What to do if your blood sugar is 19

A blood glucose of 19 mmol/L often indicates that the patient’s blood glucose level is high, and when necessary, intensive insulin therapy is required, which means applying an insulin pump to give the patient 24-hour continuous subcutaneous injections of basal amount of insulin, with additional injections at mealtime. If an insulin pump is not used, a 1+3 regimen can be used, that is, one injection of long-acting insulin, plus three subcutaneous injections of mealtime insulin before meals, that is, short-acting insulin or short-acting preparations of insulin analogues, which can achieve blood glucose control. Both of the above are applied when the patient has no ketone bodies inside the urine or the blood ketones are negative, i.e. no diabetic ketoacidosis has occurred.

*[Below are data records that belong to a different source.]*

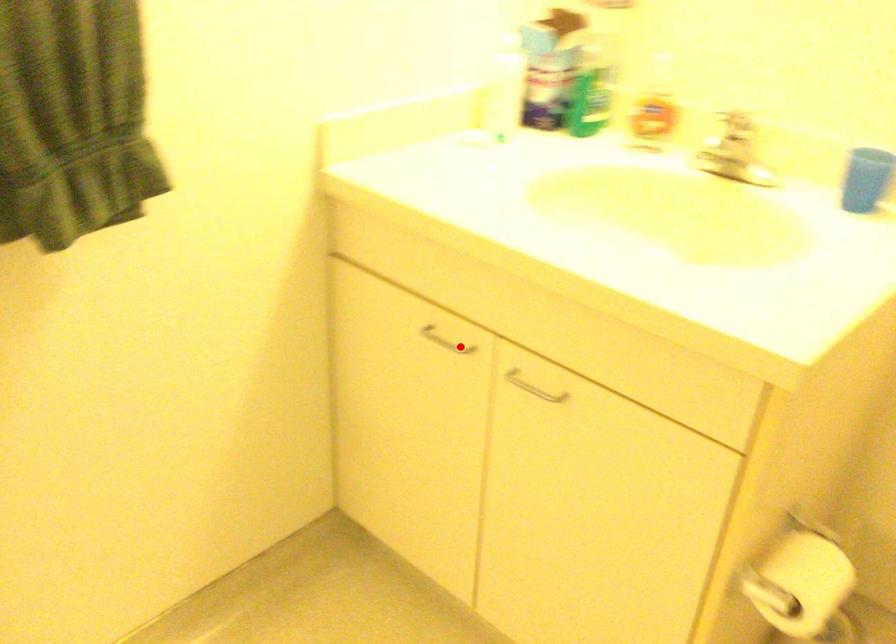
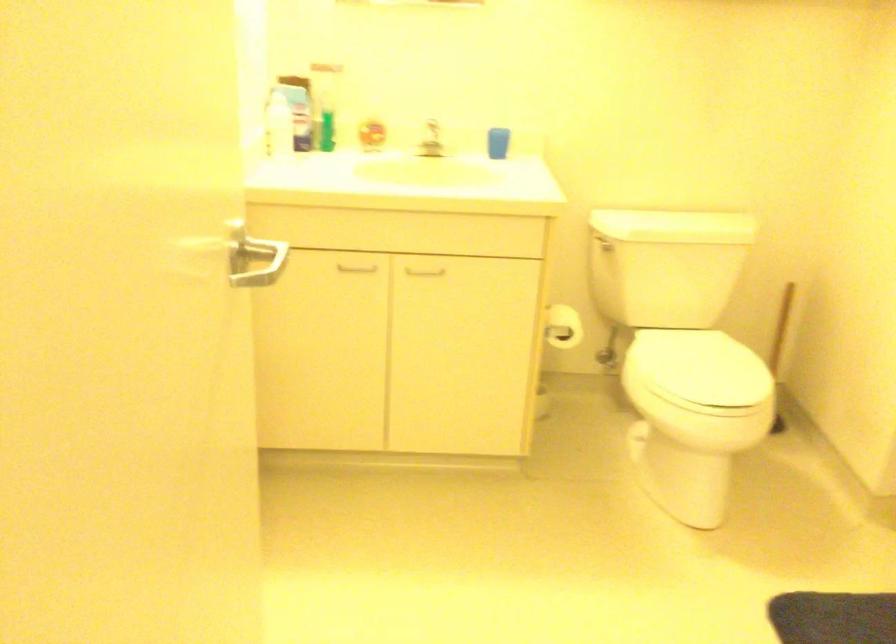
Question: A red point is marked in image1. In image2, is the corresponding 3D point closer to the camera or farther? Reply with the corresponding letter.

Choices:
 (A) The corresponding 3D point is closer.
 (B) The corresponding 3D point is farther.

Answer: (B)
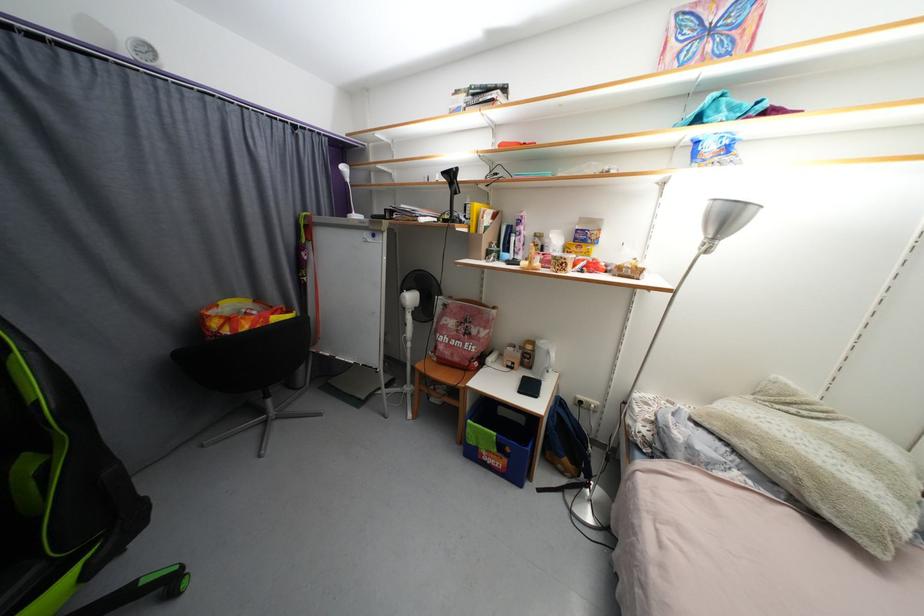
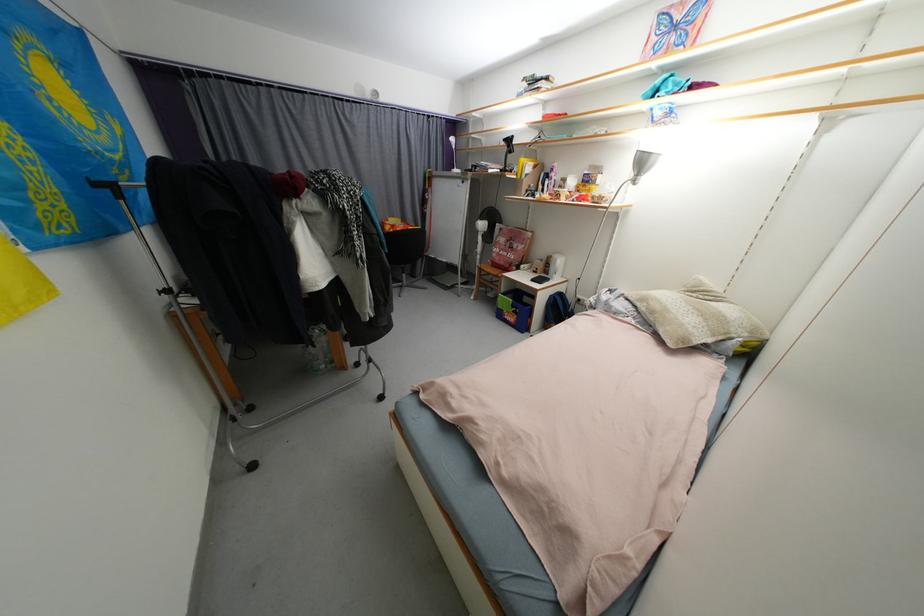
In the second image, find the point that corresponds to [785,466] in the first image.

(658, 314)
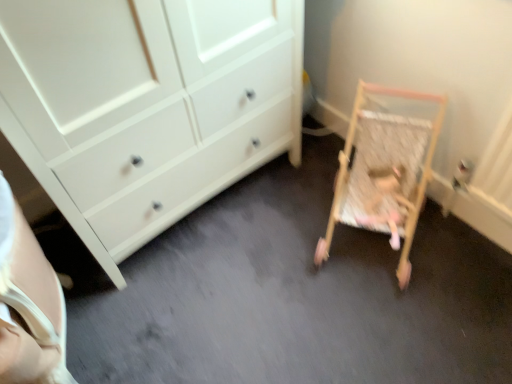
What are the coordinates of `free space in front of wooden baby cot at lower right` in the screenshot? It's located at (397, 326).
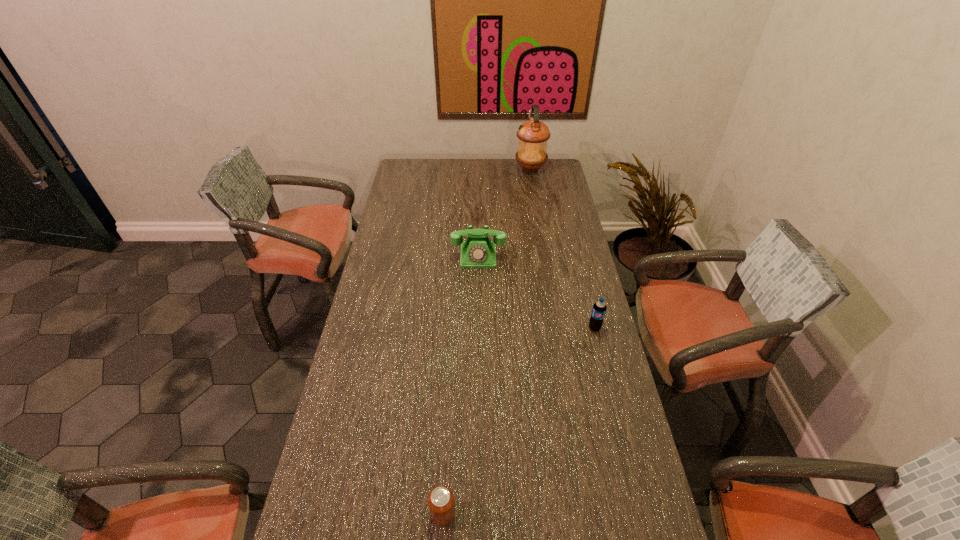
At what (x,y) coordinates should I click in order to perform the action: click on vacant area that satisfies the following two spatial constraints: 1. on the dial of the telephone; 2. on the right side of the third farthest object. Please return your answer as a coordinate pair (x, y). The image size is (960, 540). Looking at the image, I should click on (478, 328).

Locate an element on the screen. vacant position in the image that satisfies the following two spatial constraints: 1. on the dial of the third nearest object; 2. on the right side of the rightmost object is located at coordinates (478, 328).

Locate an element on the screen. The width and height of the screenshot is (960, 540). vacant region that satisfies the following two spatial constraints: 1. on the front side of the second nearest object; 2. on the right side of the oil lamp is located at coordinates (557, 328).

Identify the location of vacant region that satisfies the following two spatial constraints: 1. on the front side of the third object from left to right; 2. on the left side of the rightmost object. The width and height of the screenshot is (960, 540). (557, 328).

At what (x,y) coordinates should I click in order to perform the action: click on vacant point that satisfies the following two spatial constraints: 1. on the dial of the second farthest object; 2. on the right side of the soda bottle. Please return your answer as a coordinate pair (x, y). Looking at the image, I should click on (478, 328).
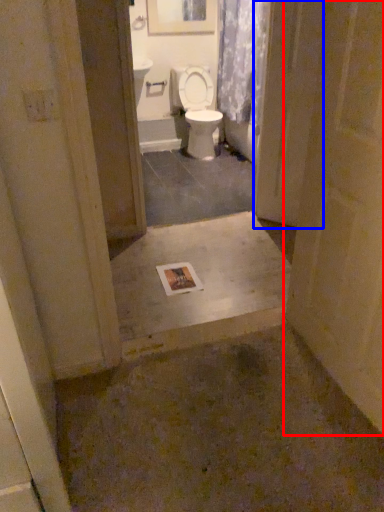
Question: Which object appears closest to the camera in this image, door (highlighted by a red box) or screen door (highlighted by a blue box)?

Choices:
 (A) door
 (B) screen door

Answer: (A)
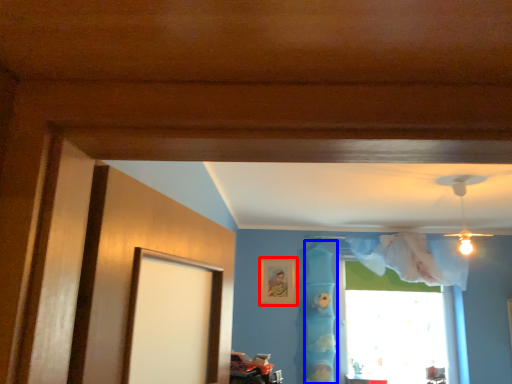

Once the patient’s blood glucose reaches 19 mmol/L and there are ketone bodies in the urine, as well as high blood ketone bodies, and diabetic ketoacidosis occurs, the patient should be immediately hospitalized for rehydration treatment, replenish saline, let the patient drink as much water as possible when he can, and apply small doses of insulin, add insulin into saline with an intravenous pump, and maintain small doses to achieve the purpose of lowering sugar and eliminating ketones. Therefore, the clinic should choose different treatment plans according to the presence or absence of ketone bodies in the patient’s urine.